▸ **Yapılacak görevler**
1 – Kaynak metne göre metni yazan kişi kaç yıldır yalnız yaşıyor?
2 – Satırlardan "false" dizesini içeren her birini döndür. Büyük-küçük harf farkı dikkate alınmalıdır.

▸ **Kaynak metin**
● ● ● ●
16 Mayıs 2019 Perşembe

Yoruldum ve sıkıldım


Ben bu hayata dair yıllarca okudum, düşündüm, yazdım. Düşüncelerim, çıkarımlarım muhteşem ya da tartışmaz en doğru falan değildi. Sadece günlük hayatın içinde kendimle kaldığım her anda önemsediğim şeylerdi. Bunları düşündükçe anlam kazandım. Hissettiklerimi kelimelere aktarabildiğimce varoldum bu hayatta... İnsanların çok büyük çoğunluğuyla anlaşamadığımız nokta burası. Ben evlenmediğim için yalnız kaldığım için bir anlamda benim için üzülmeleri...Ben 39 yaşıma kadar hemen her gün kafamda hayata dair cümleler uçuşurken çok büyük ihtimalle bunları umursamayacak biri ile aynı evde yaşamak bana ve o kişiye nasıl daha iyi gelebilir ki? Düşünsene bir filmde duyduğum bir cümle üzerine dakikalarca düşünürken karşındaki insan "beni iş yerinde neden aramadın? Annemler haftaya bize gelsin mi? Ne oldu sustun?" ekseninde yaşıyor hayatı? Ne ben onun önemsediği şeyleri önemseyeceğim. Ne de o benim önemsediğim şeyleri...14 yıldır yalnız yaşıyorum. Eve her geldiğimde o sessizlik içinde derin bir huzur bulmadığım tek bir gün dahi olmadı. Telefonumu kapatabiliyorum. Kapı çalsa umursamadan yerimden bile kalkmayabiliyorum. Akşam 6 ile 8 arası uyuyup gece 5e kadar oturabiliyorum. Özgürlük JJR'ın da dediği gibi "her istediğini yapmak değil. İstemediklerini yapmamak." Ben istemediğim şeyleri yapmıyorum.
● ● ● ●
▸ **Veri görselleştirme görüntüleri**
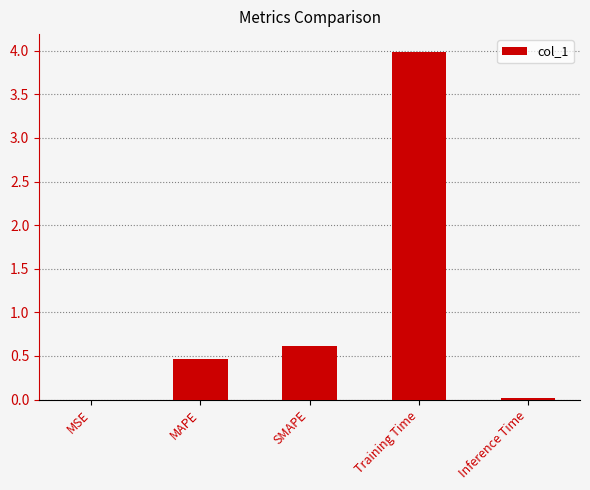

True or false: the data shows 0.5 at MAPE.

True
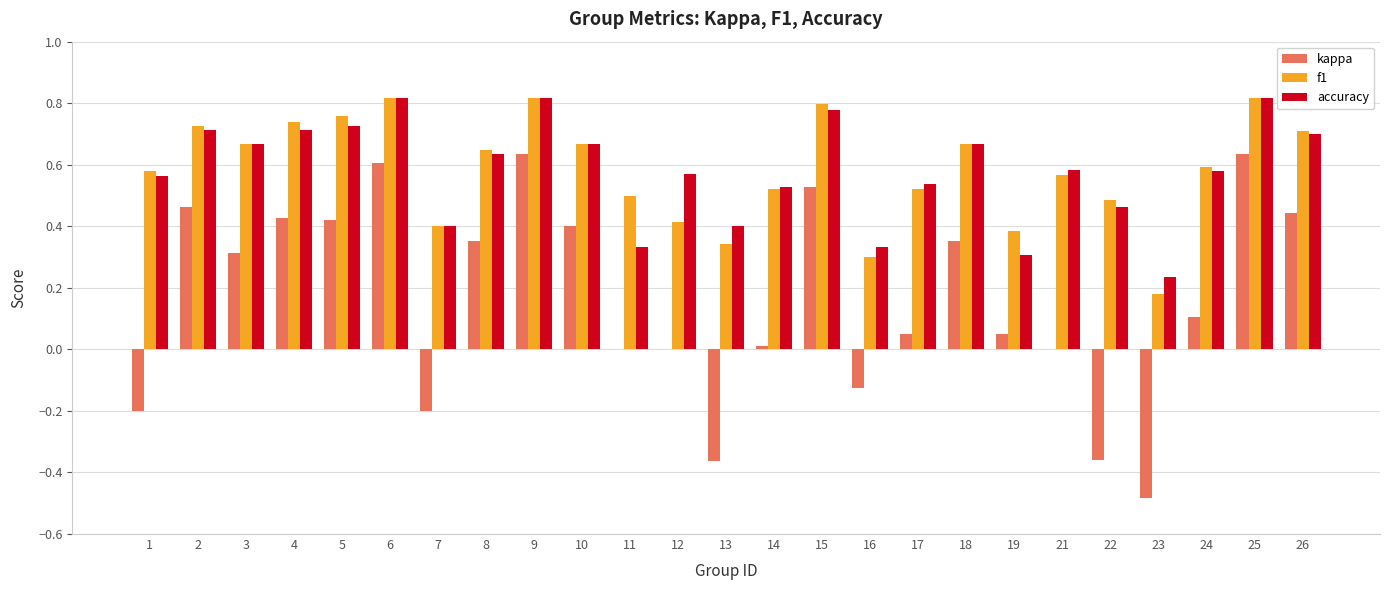

Is the value of accuracy at 8 greater than the value of f1 at 10?

No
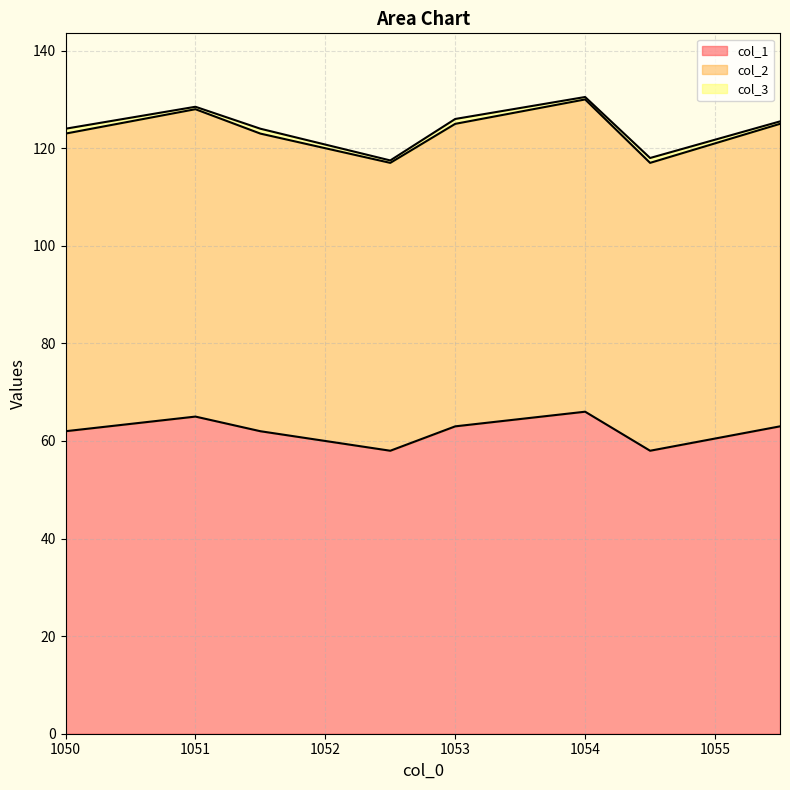

True or false: col_2 has a value of 123 at 1051.5.

True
● ● ● ●
▸ **Alıştırma cevapları**
1 – 14 yıldır.

2 –
True or false: the data shows 0.5 at MAPE.
True or false: col_2 has a value of 123 at 1051.5.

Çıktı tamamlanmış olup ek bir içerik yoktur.